Having listened to this book outside of class, and then having reviewed that actual, physical text for class, I noticed a lot differences. There are some peripheral examples, like the fact that Baker refers to the school as SCHOOL inc., where as the book has printed SCHOOL TM, but those are mostly material. What struck me, and made me harshly aware that I was listening to an audiobook rather than reading a book is the transitions that authors uses to sometimes represent the movement of the story. These breaks consists of blips and excerpts from what we can assume is the modern media of Feed's world. These are commercials for products, presidential speeches, and clips of dystopian cyberpop, and they generally inform us about the political and educational climates of Anderson's world. Where in the text these blips would obviously just be represented by words on pages, the audiobook utilizes its audible element to create actual sound bytes. I think this is important because while it blatantly separates the experience of hearing the book from reading it, it also emphasizes the benefits of multimodal media (which i support as a cool sort of genre of media).
Anderson's Feed creates an apt examination of an increasingly connected, digital America. The story is intended more for reflection than for the exciting, street-samurai plot one might expect from this sort of cyberpunk distopian genre. I don't think we're intended to like the character, or necessarily the story. Nevertheless, this is an important and (hopefully extreme) prediction of how humanity can contort the intentions of technology. Having read this ten years after it was written, and only a few weeks after the now ominous announcement of google's smart glasses, I really appreciate this story and I recommend it to anyone.
The way that audible produced this book is simply amazing. You *feel* like you're in the story, in this future world. I search often for books done like this. You have to experience it to understand!
This book was hard to get into at first, but it's overlying theme of internet overload and protecting the earth was difficult to avoid. The author stated his case and the book leaves you with many questions.
The author, who also wrote "Game of Sunken Places," is a master story teller. The story takes a bit to get into; the swearing and "valley speak" were heard to get past. You are quickly immersed in an America of the future in which everyone is hardwired to the internet and are constantly bombarded with consumerism and dull entertainment. A not-so-unique spin on an old sci-fi theme, but it has its eyebrow raising moments.
This book is great for a scifi fan over 15 yo. The language is very rough and, due to the lack of ability to communicate effectivly, much of the characters' emotions are inferred.
This excellent novel is alternately frightening and hilarious. If you thought the kids from Jersey Shore were dumb, wait until you see how teens in the future world of "Feed" are presented. They are dense to begin with, and made more dense by their media- and consumer-soaked environment.
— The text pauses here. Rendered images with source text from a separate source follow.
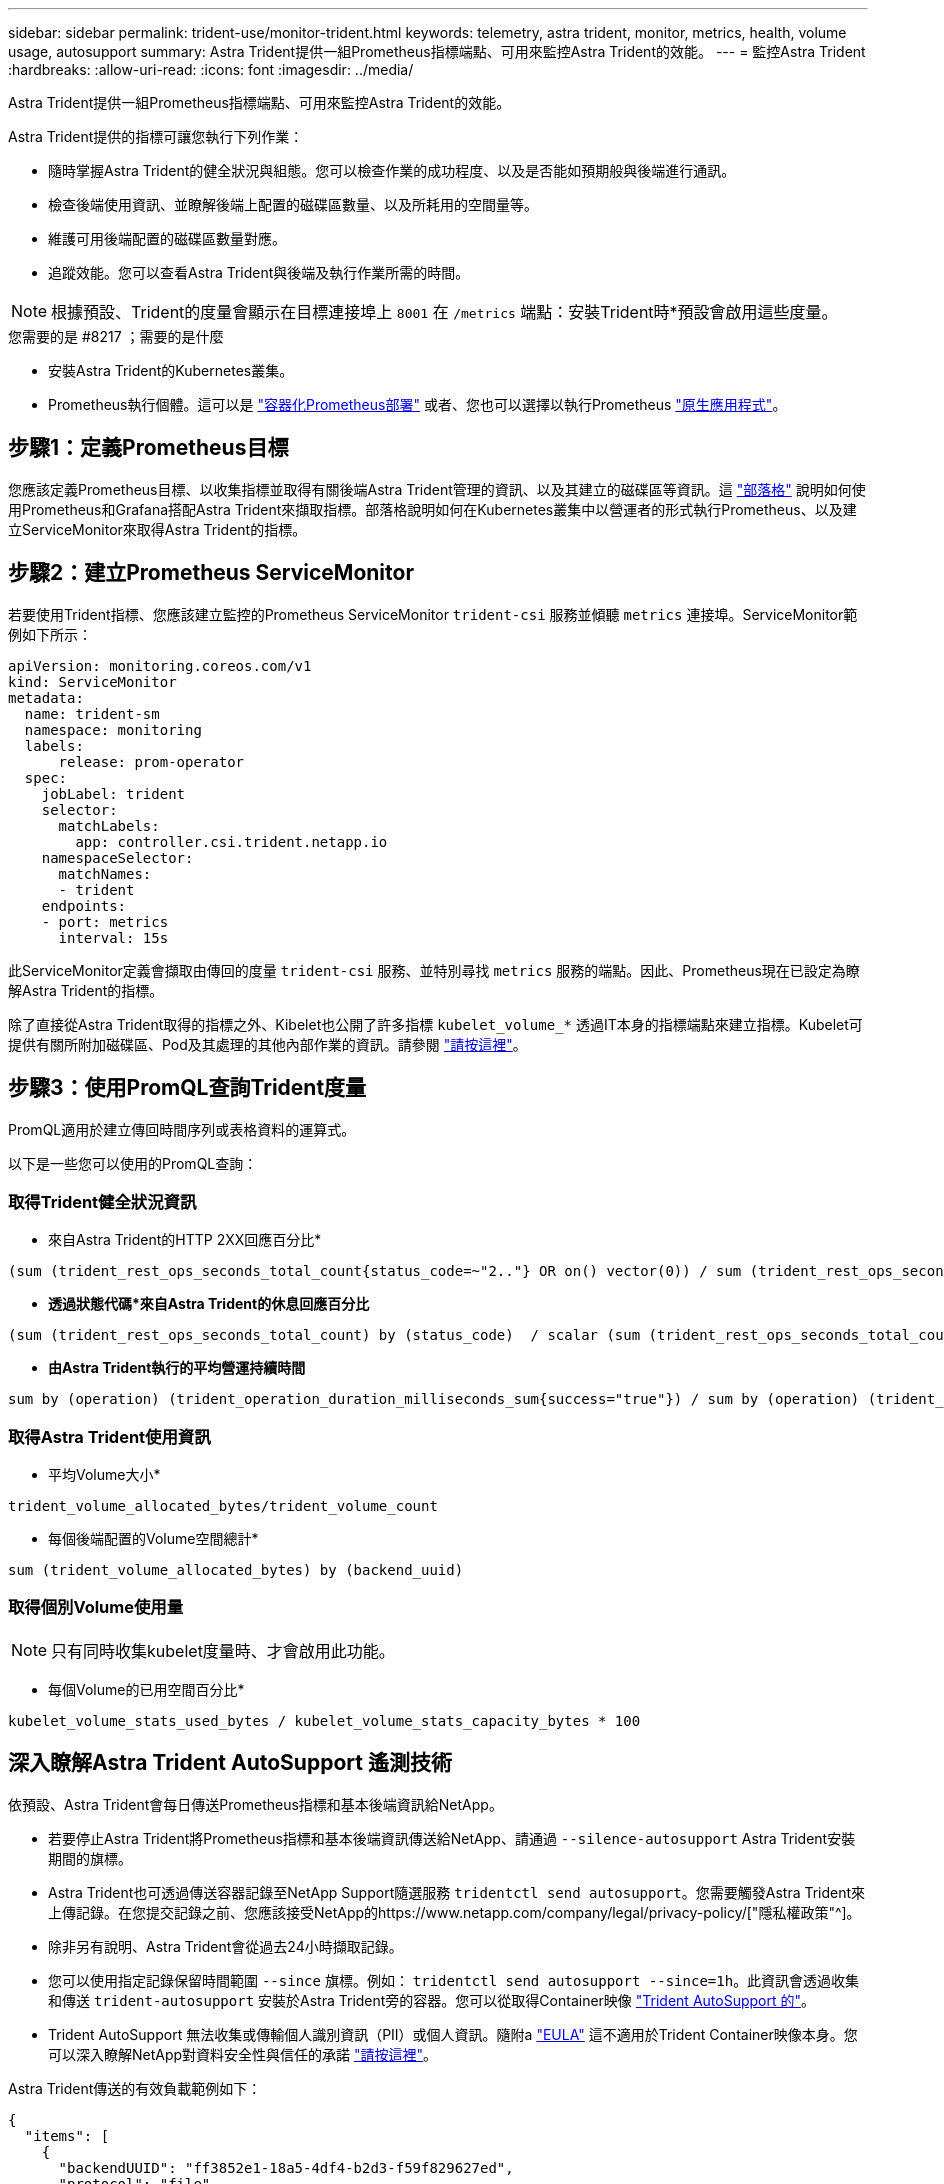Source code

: ---
sidebar: sidebar 
permalink: trident-use/monitor-trident.html 
keywords: telemetry, astra trident, monitor, metrics, health, volume usage, autosupport 
summary: Astra Trident提供一組Prometheus指標端點、可用來監控Astra Trident的效能。 
---
= 監控Astra Trident
:hardbreaks:
:allow-uri-read: 
:icons: font
:imagesdir: ../media/


Astra Trident提供一組Prometheus指標端點、可用來監控Astra Trident的效能。

Astra Trident提供的指標可讓您執行下列作業：

* 隨時掌握Astra Trident的健全狀況與組態。您可以檢查作業的成功程度、以及是否能如預期般與後端進行通訊。
* 檢查後端使用資訊、並瞭解後端上配置的磁碟區數量、以及所耗用的空間量等。
* 維護可用後端配置的磁碟區數量對應。
* 追蹤效能。您可以查看Astra Trident與後端及執行作業所需的時間。



NOTE: 根據預設、Trident的度量會顯示在目標連接埠上 `8001` 在 `/metrics` 端點：安裝Trident時*預設會啟用這些度量。

.您需要的是 #8217 ；需要的是什麼
* 安裝Astra Trident的Kubernetes叢集。
* Prometheus執行個體。這可以是 https://github.com/prometheus-operator/prometheus-operator["容器化Prometheus部署"^] 或者、您也可以選擇以執行Prometheus https://prometheus.io/download/["原生應用程式"^]。




== 步驟1：定義Prometheus目標

您應該定義Prometheus目標、以收集指標並取得有關後端Astra Trident管理的資訊、以及其建立的磁碟區等資訊。這 https://netapp.io/2020/02/20/prometheus-and-trident/["部落格"^] 說明如何使用Prometheus和Grafana搭配Astra Trident來擷取指標。部落格說明如何在Kubernetes叢集中以營運者的形式執行Prometheus、以及建立ServiceMonitor來取得Astra Trident的指標。



== 步驟2：建立Prometheus ServiceMonitor

若要使用Trident指標、您應該建立監控的Prometheus ServiceMonitor `trident-csi` 服務並傾聽 `metrics` 連接埠。ServiceMonitor範例如下所示：

[listing]
----
apiVersion: monitoring.coreos.com/v1
kind: ServiceMonitor
metadata:
  name: trident-sm
  namespace: monitoring
  labels:
      release: prom-operator
  spec:
    jobLabel: trident
    selector:
      matchLabels:
        app: controller.csi.trident.netapp.io
    namespaceSelector:
      matchNames:
      - trident
    endpoints:
    - port: metrics
      interval: 15s
----
此ServiceMonitor定義會擷取由傳回的度量 `trident-csi` 服務、並特別尋找 `metrics` 服務的端點。因此、Prometheus現在已設定為瞭解Astra Trident的指標。

除了直接從Astra Trident取得的指標之外、Kibelet也公開了許多指標 `kubelet_volume_*` 透過IT本身的指標端點來建立指標。Kubelet可提供有關所附加磁碟區、Pod及其處理的其他內部作業的資訊。請參閱 https://kubernetes.io/docs/concepts/cluster-administration/monitoring/["請按這裡"^]。



== 步驟3：使用PromQL查詢Trident度量

PromQL適用於建立傳回時間序列或表格資料的運算式。

以下是一些您可以使用的PromQL查詢：



=== 取得Trident健全狀況資訊

* 來自Astra Trident的HTTP 2XX回應百分比*


[listing]
----
(sum (trident_rest_ops_seconds_total_count{status_code=~"2.."} OR on() vector(0)) / sum (trident_rest_ops_seconds_total_count)) * 100
----
* *透過狀態代碼*來自Astra Trident的休息回應百分比*


[listing]
----
(sum (trident_rest_ops_seconds_total_count) by (status_code)  / scalar (sum (trident_rest_ops_seconds_total_count))) * 100
----
* *由Astra Trident執行的平均營運持續時間*


[listing]
----
sum by (operation) (trident_operation_duration_milliseconds_sum{success="true"}) / sum by (operation) (trident_operation_duration_milliseconds_count{success="true"})
----


=== 取得Astra Trident使用資訊

* 平均Volume大小*


[listing]
----
trident_volume_allocated_bytes/trident_volume_count
----
* 每個後端配置的Volume空間總計*


[listing]
----
sum (trident_volume_allocated_bytes) by (backend_uuid)
----


=== 取得個別Volume使用量


NOTE: 只有同時收集kubelet度量時、才會啟用此功能。

* 每個Volume的已用空間百分比*


[listing]
----
kubelet_volume_stats_used_bytes / kubelet_volume_stats_capacity_bytes * 100
----


== 深入瞭解Astra Trident AutoSupport 遙測技術

依預設、Astra Trident會每日傳送Prometheus指標和基本後端資訊給NetApp。

* 若要停止Astra Trident將Prometheus指標和基本後端資訊傳送給NetApp、請通過 `--silence-autosupport` Astra Trident安裝期間的旗標。
* Astra Trident也可透過傳送容器記錄至NetApp Support隨選服務 `tridentctl send autosupport`。您需要觸發Astra Trident來上傳記錄。在您提交記錄之前、您應該接受NetApp的https://www.netapp.com/company/legal/privacy-policy/["隱私權政策"^]。
* 除非另有說明、Astra Trident會從過去24小時擷取記錄。
* 您可以使用指定記錄保留時間範圍 `--since` 旗標。例如： `tridentctl send autosupport --since=1h`。此資訊會透過收集和傳送 `trident-autosupport` 安裝於Astra Trident旁的容器。您可以從取得Container映像 https://hub.docker.com/r/netapp/trident-autosupport["Trident AutoSupport 的"^]。
* Trident AutoSupport 無法收集或傳輸個人識別資訊（PII）或個人資訊。隨附a https://www.netapp.com/us/media/enduser-license-agreement-worldwide.pdf["EULA"^] 這不適用於Trident Container映像本身。您可以深入瞭解NetApp對資料安全性與信任的承諾 https://www.netapp.com/us/company/trust-center/index.aspx["請按這裡"^]。


Astra Trident傳送的有效負載範例如下：

[listing]
----
{
  "items": [
    {
      "backendUUID": "ff3852e1-18a5-4df4-b2d3-f59f829627ed",
      "protocol": "file",
      "config": {
        "version": 1,
        "storageDriverName": "ontap-nas",
        "debug": false,
        "debugTraceFlags": null,
        "disableDelete": false,
        "serialNumbers": [
          "nwkvzfanek_SN"
        ],
        "limitVolumeSize": ""
      },
      "state": "online",
      "online": true
    }
  ]
}
----
* 此資訊將傳送至NetApp的「不只是」端點。AutoSupport AutoSupport如果您使用私有登錄來儲存容器映像、可以使用 `--image-registry` 旗標。
* 您也可以產生安裝Yaml檔案來設定Proxy URL。您可以使用來完成這項作業 `tridentctl install --generate-custom-yaml` 以建立Yaml檔案並新增 `--proxy-url` 的引數 `trident-autosupport` 中的Container `trident-deployment.yaml`。




== 停用Astra Trident度量

若要在報告中停用*指標、您應該產生自訂YAM（使用 `--generate-custom-yaml` 標記）並加以編輯以移除 `--metrics` 無法為呼叫旗標 `trident-main`容器。
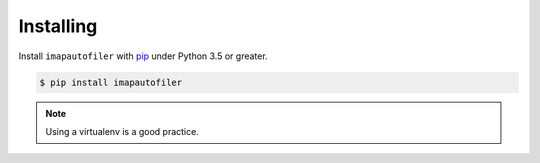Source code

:============
 Installing
============

Install ``imapautofiler`` with pip_ under Python 3.5 or greater.

.. code-block:: text

   $ pip install imapautofiler

.. note::

   Using a virtualenv is a good practice.

.. _pip: https://pypi.python.org/pypi/pip
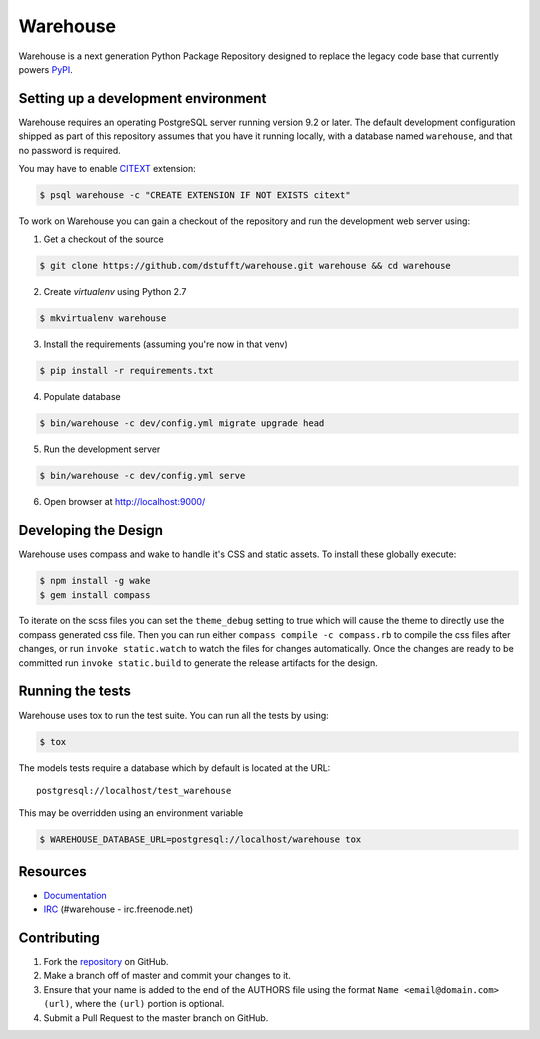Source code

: Warehouse
=========

.. image:: https://travis-ci.org/dstufft/warehouse.png?branch=master
   :target: https://travis-ci.org/dstufft/warehouse


Warehouse is a next generation Python Package Repository designed to replace
the legacy code base that currently powers `PyPI <https://pypi.python.org>`_.

Setting up a development environment
------------------------------------

Warehouse requires an operating PostgreSQL server running version 9.2 or later.
The default development configuration shipped as part of this repository
assumes that you have it running locally, with a database named ``warehouse``,
and that no password is required.

You may have to enable `CITEXT <http://www.postgresql.org/docs/9.2/static/citext.html>`_ extension:

.. code:: bash

    $ psql warehouse -c "CREATE EXTENSION IF NOT EXISTS citext"


To work on Warehouse you can gain a checkout of the repository and run the
development web server using:


1. Get a checkout of the source

.. code:: bash

    $ git clone https://github.com/dstufft/warehouse.git warehouse && cd warehouse

2. Create `virtualenv` using Python 2.7

.. code:: bash

    $ mkvirtualenv warehouse

3. Install the requirements (assuming you're now in that venv)

.. code:: bash

    $ pip install -r requirements.txt

4. Populate database

.. code:: bash

    $ bin/warehouse -c dev/config.yml migrate upgrade head


5. Run the development server

.. code:: bash

    $ bin/warehouse -c dev/config.yml serve

6. Open browser at `http://localhost:9000/ <http://localhost:9000/>`_


Developing the Design
---------------------

Warehouse uses compass and wake to handle it's CSS and static assets. To
install these globally execute:

.. code:: bash

    $ npm install -g wake
    $ gem install compass

To iterate on the scss files you can set the ``theme_debug`` setting to true
which will cause the theme to directly use the compass generated css file. Then
you can run either ``compass compile -c compass.rb`` to compile the css files
after changes, or run ``invoke static.watch`` to watch the files for changes
automatically. Once the changes are ready to be committed run
``invoke static.build`` to generate the release artifacts for the design.


Running the tests
-----------------

Warehouse uses tox to run the test suite. You can run all the tests by using:

.. code:: bash

    $ tox

The models tests require a database which by default is located at the URL::

    postgresql://localhost/test_warehouse

This may be overridden using an environment variable

.. code:: bash

    $ WAREHOUSE_DATABASE_URL=postgresql://localhost/warehouse tox


Resources
---------

* `Documentation <https://warehouse.readthedocs.org/>`_
* `IRC <http://webchat.freenode.net?channels=%23warehouse>`_
  (#warehouse - irc.freenode.net)


Contributing
------------

1. Fork the `repository`_ on GitHub.
2. Make a branch off of master and commit your changes to it.
3. Ensure that your name is added to the end of the AUTHORS file using the
   format ``Name <email@domain.com> (url)``, where the ``(url)`` portion is
   optional.
4. Submit a Pull Request to the master branch on GitHub.

.. _repository: https://github.com/dstufft/warehouse
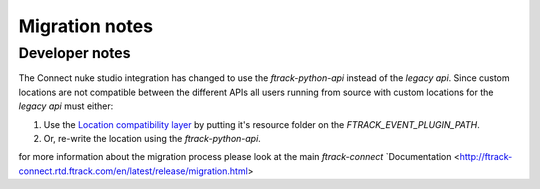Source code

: ..
    :copyright: Copyright (c) 2015 ftrack

.. _release/migration:

***************
Migration notes
***************

.. _release/migration/upcoming:


Developer notes
---------------

The Connect nuke studio integration has changed to use the `ftrack-python-api`
instead of the `legacy api`. Since custom locations are not compatible between
the different APIs all users running from source with custom locations for
the `legacy api` must either:

#.  Use the
    `Location compatibility layer <https://bitbucket.org/ftrack/ftrack-location-compatibility/>`_
    by putting it's resource folder on the `FTRACK_EVENT_PLUGIN_PATH`.
#.  Or, re-write the location using the `ftrack-python-api`.

for more information about the migration process please look at the main `ftrack-connect`
`Documentation <http://ftrack-connect.rtd.ftrack.com/en/latest/release/migration.html>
Like any good dystopic novel, the future is recognizable (as it is based on trends that are prominent in culture today) and also a slap in the face.
At times I wonder if the humor is overplayed. At the heart of the plot is an extremely tragic situation, and when it hits, you feel caught off-guard. But that's a relatively minor criticism, as the work as a whole holds up very well and packs a punch.
The narration by David Aaron Baker is fantastic! He captures the voice of teenagers in an utterly charming and entertaining way. His performance suits the story perfectly.
A warning: be advised that this book is quite short. The running time is about half the running time of something like Hunger Games.
This is a book that is improved by audio. It adds a lot of background that brings the book alive for you. If you liked Ready Player One for its concepts more than its pop references, and then you will likely really enjoy this book too.
Definitely well done. A great performance, and the story itself is a great portrayal of the undertones of our modern world. Hopefully not as realistic/semi-accurate portrayals of the future as books like Brave New World, and 1984.
Worth reading, and probably worth getting a physical copy for your children to read.
The story focuses on on how it's bad that we are all interconnected and monitored in the age of technology and oh, yeah, destroying the environment is bad. And we should all be less superficial and materialistic.... I don't know, this book feels like a predictable compilation of complaints about modern society. I'm all for challenging our norms and ideals, but this book feels more whiny than insightful.
Yes, Anderson has a real gift for giving characters a real voice. His characters speak a very believable slang that is very well constructed. My critique of the book is about content, not style.
Particularly good as a voiced book given the subject matter. Worth encouraging teenagers to listen to, particularly those whose world is lived online.